(LONDON) Oil prices fell slightly on Monday without breaking the symbolic $80 a barrel mark for Brent as most of the gains after OPEC production cuts evaporated amid fears over the economy world.
Around 6 a.m. (Eastern time), a barrel of Brent from the North Sea for delivery in June yielded 0.39%, to 81.34 dollars.
Its American equivalent, a barrel of West Texas Intermediate (WTI), for delivery the same month dropped 0.26% to 77.67 dollars.
“The prospects for weaker economic growth have an effect on global oil demand expectations,” summarizes Ricardo Evangelista, analyst at ActivTrades.
As inflation persists around the world, investors are increasingly anticipating that monetary policies will be tightened further, which is weighing on the economy and therefore on the appetite for crude.

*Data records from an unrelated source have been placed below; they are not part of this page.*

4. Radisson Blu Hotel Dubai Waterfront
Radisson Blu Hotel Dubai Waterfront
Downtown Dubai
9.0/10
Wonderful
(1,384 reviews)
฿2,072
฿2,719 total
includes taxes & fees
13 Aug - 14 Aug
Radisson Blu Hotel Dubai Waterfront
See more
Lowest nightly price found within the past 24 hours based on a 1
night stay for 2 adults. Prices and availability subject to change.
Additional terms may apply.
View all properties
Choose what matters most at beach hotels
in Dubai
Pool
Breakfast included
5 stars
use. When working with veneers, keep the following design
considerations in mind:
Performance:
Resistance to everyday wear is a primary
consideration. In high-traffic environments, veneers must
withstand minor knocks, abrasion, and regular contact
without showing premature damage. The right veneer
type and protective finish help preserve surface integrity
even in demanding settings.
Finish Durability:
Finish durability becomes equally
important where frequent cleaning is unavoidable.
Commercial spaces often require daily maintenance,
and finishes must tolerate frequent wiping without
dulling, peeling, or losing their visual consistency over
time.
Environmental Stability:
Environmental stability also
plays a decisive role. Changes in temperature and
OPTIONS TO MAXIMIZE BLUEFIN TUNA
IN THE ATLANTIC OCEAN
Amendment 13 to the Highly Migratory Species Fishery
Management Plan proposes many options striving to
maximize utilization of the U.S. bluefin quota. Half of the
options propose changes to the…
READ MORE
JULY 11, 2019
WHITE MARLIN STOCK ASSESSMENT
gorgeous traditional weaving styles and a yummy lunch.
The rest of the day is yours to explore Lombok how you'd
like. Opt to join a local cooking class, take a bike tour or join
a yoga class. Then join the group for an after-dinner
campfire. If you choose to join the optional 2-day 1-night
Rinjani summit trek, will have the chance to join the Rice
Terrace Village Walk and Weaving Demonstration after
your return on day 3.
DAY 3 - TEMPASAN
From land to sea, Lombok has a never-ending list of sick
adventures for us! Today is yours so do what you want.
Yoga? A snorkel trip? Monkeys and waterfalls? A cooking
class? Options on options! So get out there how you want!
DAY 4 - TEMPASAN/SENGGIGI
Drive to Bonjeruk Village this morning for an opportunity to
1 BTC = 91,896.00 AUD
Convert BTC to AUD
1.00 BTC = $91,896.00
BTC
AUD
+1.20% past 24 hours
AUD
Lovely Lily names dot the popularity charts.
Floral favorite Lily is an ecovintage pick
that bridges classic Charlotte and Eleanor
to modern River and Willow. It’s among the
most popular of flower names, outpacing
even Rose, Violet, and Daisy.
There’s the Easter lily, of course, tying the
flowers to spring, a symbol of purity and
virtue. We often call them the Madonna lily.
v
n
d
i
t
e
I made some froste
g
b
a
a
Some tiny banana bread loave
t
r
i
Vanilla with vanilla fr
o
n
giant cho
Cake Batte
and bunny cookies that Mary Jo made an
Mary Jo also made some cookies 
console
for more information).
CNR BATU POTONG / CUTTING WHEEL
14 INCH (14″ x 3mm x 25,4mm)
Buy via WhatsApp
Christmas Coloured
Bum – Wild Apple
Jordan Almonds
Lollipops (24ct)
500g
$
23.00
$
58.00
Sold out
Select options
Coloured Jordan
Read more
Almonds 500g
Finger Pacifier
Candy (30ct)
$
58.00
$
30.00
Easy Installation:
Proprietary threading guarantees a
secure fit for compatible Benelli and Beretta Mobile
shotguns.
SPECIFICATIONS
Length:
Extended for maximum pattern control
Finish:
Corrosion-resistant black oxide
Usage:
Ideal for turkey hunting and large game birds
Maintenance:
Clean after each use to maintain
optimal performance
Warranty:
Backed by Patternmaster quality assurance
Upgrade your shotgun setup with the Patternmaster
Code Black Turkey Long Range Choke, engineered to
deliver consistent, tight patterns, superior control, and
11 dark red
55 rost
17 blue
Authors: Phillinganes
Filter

In this context, prices are sagging after their surge recorded in early April, when several members of the Organization of the Petroleum Exporting Countries and their allies (OPEC+) announced voluntary production cuts.
Compared to their level at the end of March, just before the announcements of production cuts, Brent gained 1.95% and WTI 0.95%.
ING analysts note, however, that demand persists, particularly in India, where imports have increased last year and in recent months.
“Local refineries processed a record 23,000 tons in March, a slight increase of 3% year-on-year,” they comment.
And China, the world’s biggest importer, could see its consumption increase as the Golden Week holiday takes place next week, encouraging travel within the country.
Thursday’s US growth data could also influence demand forecasts from the world’s largest consumer of black gold.